When they crunched it all together, the biggest and only statistically significant predictor of wildlife declines was conflict frequency. While wildlife population trajectories stayed stable in peaceful times, they dropped with even a slight increase in conflict and were “almost invariably negative” in high-conflict zones, the authors found.
Pringle said they were somewhat surprised that conflict intensity wasn’t correlated with dips in wild animals. The numbers don’t suggest why, and Pringle said understanding these dynamics will take more research with larger data sets. But he and Daskin have some theories.
“Our interpretation is that conflict destabilizes everything. When people don’t feel secure, institutions start to break down, livelihoods start to be disrupted,” Pringle said. Yet intense conflict may provide a buffer for wildlife because “people evacuate. People don’t hang around and go set snares in the forest.”
Cinereous vultures on a rice paddy in South Korea near the demilitarized zone with North Korea. The area has become a nearly untouched nature refuge. (Jeon Heon-Kyun/European Pressphoto Agency)

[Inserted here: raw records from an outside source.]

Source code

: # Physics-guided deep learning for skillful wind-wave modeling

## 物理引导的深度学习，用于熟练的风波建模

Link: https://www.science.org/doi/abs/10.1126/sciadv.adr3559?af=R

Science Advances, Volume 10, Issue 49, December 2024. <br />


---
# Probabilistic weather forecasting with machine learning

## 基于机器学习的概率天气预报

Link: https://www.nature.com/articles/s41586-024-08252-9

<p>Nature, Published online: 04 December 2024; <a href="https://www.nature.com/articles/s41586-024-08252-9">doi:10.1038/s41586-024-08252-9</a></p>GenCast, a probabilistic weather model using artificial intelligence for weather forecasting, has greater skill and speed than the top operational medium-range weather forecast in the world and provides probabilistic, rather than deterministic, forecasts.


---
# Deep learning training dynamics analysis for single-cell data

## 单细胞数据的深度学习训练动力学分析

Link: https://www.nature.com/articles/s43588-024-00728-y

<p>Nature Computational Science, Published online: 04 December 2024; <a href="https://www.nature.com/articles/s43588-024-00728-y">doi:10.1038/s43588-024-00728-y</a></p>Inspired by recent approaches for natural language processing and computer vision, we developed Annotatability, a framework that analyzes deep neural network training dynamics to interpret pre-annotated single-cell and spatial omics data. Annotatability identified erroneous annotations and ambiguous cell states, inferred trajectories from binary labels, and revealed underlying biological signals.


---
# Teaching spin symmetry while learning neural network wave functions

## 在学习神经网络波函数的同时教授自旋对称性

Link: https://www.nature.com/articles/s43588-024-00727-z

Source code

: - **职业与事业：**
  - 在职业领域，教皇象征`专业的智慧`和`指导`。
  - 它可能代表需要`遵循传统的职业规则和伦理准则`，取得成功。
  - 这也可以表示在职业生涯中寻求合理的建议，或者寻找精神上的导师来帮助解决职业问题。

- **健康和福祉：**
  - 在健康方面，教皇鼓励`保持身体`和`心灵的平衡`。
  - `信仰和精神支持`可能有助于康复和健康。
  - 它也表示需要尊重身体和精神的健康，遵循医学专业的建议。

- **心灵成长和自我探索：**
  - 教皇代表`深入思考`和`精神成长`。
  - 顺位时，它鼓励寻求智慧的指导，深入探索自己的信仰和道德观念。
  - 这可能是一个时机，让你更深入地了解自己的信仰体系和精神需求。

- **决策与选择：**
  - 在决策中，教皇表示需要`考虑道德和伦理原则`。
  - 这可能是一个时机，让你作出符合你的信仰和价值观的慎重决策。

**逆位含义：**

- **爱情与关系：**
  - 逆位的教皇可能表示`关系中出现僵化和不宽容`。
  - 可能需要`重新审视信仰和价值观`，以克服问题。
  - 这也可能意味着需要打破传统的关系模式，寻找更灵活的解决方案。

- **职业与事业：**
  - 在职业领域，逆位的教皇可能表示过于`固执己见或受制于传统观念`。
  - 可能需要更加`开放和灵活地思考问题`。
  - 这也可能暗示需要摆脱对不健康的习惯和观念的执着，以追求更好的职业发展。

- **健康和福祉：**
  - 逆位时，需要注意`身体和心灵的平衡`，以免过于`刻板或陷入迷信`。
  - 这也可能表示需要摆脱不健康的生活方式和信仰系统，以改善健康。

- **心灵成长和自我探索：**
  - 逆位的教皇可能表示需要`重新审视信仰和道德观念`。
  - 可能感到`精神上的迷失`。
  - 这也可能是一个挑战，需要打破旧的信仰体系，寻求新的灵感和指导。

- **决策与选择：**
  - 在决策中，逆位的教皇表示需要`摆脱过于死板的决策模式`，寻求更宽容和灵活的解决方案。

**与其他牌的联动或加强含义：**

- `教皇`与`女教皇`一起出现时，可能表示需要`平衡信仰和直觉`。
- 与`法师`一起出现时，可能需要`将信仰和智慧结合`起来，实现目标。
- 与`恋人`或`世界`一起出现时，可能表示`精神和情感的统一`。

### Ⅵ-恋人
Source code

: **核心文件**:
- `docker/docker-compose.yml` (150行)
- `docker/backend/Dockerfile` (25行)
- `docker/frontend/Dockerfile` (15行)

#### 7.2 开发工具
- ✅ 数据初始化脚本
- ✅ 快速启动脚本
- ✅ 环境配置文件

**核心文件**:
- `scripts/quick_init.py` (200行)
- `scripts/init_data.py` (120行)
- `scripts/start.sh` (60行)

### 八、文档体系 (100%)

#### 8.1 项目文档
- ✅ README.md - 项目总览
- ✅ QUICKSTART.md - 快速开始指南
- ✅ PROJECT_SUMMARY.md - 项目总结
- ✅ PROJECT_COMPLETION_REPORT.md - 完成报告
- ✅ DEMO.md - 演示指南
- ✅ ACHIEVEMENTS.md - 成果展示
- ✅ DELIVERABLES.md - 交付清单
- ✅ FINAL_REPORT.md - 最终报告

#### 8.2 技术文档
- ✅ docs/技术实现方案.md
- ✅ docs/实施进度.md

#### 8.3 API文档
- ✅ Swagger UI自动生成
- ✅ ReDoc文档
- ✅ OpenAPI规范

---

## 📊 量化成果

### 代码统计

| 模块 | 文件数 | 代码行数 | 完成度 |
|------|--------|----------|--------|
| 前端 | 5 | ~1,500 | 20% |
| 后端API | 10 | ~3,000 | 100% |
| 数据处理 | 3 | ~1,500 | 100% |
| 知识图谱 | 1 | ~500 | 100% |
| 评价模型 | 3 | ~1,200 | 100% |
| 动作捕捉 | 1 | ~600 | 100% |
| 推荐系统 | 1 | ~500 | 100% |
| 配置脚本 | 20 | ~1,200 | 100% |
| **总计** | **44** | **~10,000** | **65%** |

The researchers emphasized that their findings were not limited to gloom. The only cases of extinction in the areas they studied took place in the Pian Upe Wildlife Reserve in Uganda, where giraffes and two species of antelope vanished between 1983 and 1995.
“War is awful for people. It’s bad for wildlife. But it’s not so cataclysmically bad that we should be giving up on anything,” Pringle said. “In fact, there are great opportunities for restoration.”
He and Daskin hope their findings can help governments and wildlife organizations better predict and mitigate the influence of conflict on wildlife. Both point to the place where they do work — Gorongosa National Park — as an example. It lost about 90 percent of its wildlife during the war that ended in 1992, but it’s now back to “about 80 percent of the prewar populations,” Daskin said.
“That’s been achieved not just by trucking in large numbers of animals from other protected areas, as has often been highlighted, but by creating the conditions in the local region for conservation to be possible,” Daskin said. “It’s an excellent case study in what can happen after the conflict.”